El rockstar contra el gigante de 50,000 cabezas








«You're all a bunch of fuckin' slaves!»

Jim Morrison





Desde el escenario, Peter Shatz veía la mancha formada por esas miles de personas, pero no percibía su rostro, no sólo por la penumbra y la distancia, sino por una horrible sensación de hastío. Todos cantaban las mismas canciones, se empujaban, hacían slam, gritaban desentonados y tomaban fotografías desde su celular; Peter veía, literalmente, una masa informe que se convulsionaba como una horda de autómatas. Podría tararear una frase melódica para que lo siguieran como a Freddy Mercury y lo harían, podría orinarse encima de ellos como Jim Morrison y gritarían de emoción, podría ordenarles que fueran a sus casas y desollaran a sus familias y, en medio del trance, no sería imposible que algunos obedecieran.
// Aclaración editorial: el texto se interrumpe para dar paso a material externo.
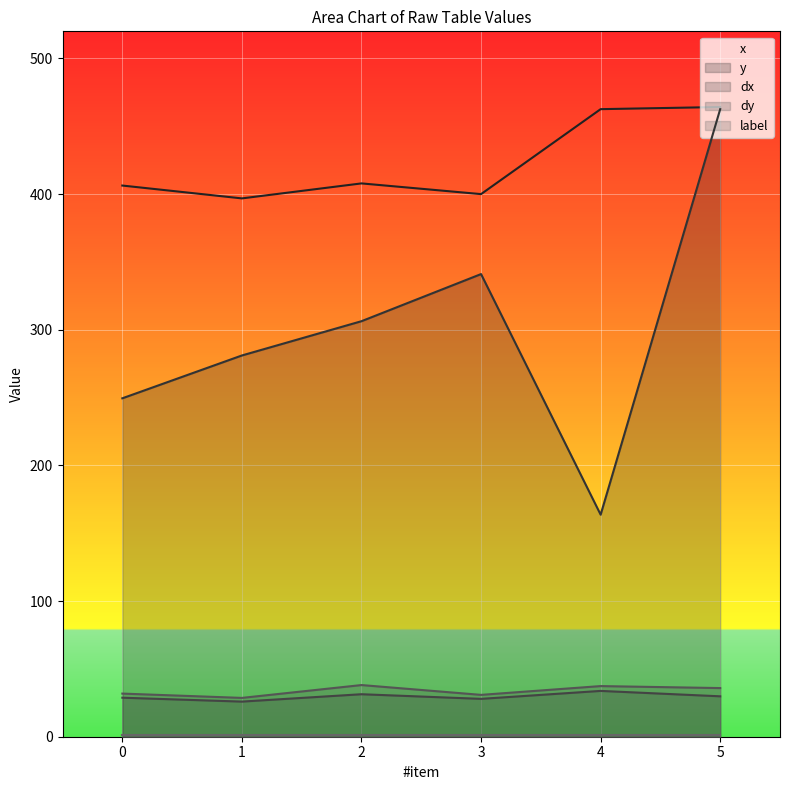

Which series has the largest range (max minus min)?

y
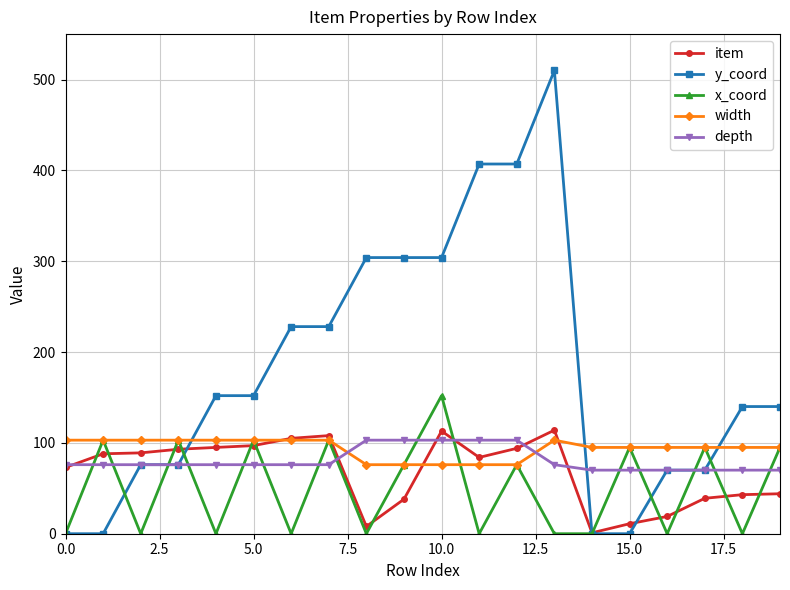

Which series has the largest total across all categories?

y_coord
Sintió que su música no hacía más que arrebañar, más que perfilar seres idénticos, como cuando de niño cortaba con unas tijeras una silueta en una faja de papeles y al desplegarla todas se agarran de las manos. Viéndolo así, un concierto de rock no era diferente a un trabajo, una iglesia, una prisión o un salón de clases; en todos los casos se suprimía la individualidad. Sintió vergüenza de liderar a esos insectos. 

A la mitad de una vertiginosa progresión de quintas, arrancó el micrófono de su cable y lo lanzó al torbellino de seres sin rostro, no con una parábola obsequiosa, sino como David disparando su honda para derribar al filisteo gigante. Los que estaban cerca se arrojaron feroces, unos encima de otros, para apropiarse del souvenir, el resto del auditorio estalló en un grito de júbilo. La melodía no se detuvo porque una buena parte del público seguía cantando. Pete dejó caer al piso su guitarra y se alejó del escenario, dándole la espalda a todos sus seguidores. Sus compañeros de banda se voltearon a ver, aturdidos, sin dejar de tocar a tropezones la pieza, pero ni ellos, ni ninguno de los cincuenta mil espectadores que desbordaban el estadio, sabían lo que pasaría después de que la púa del otro guitarrista raspara el último acorde.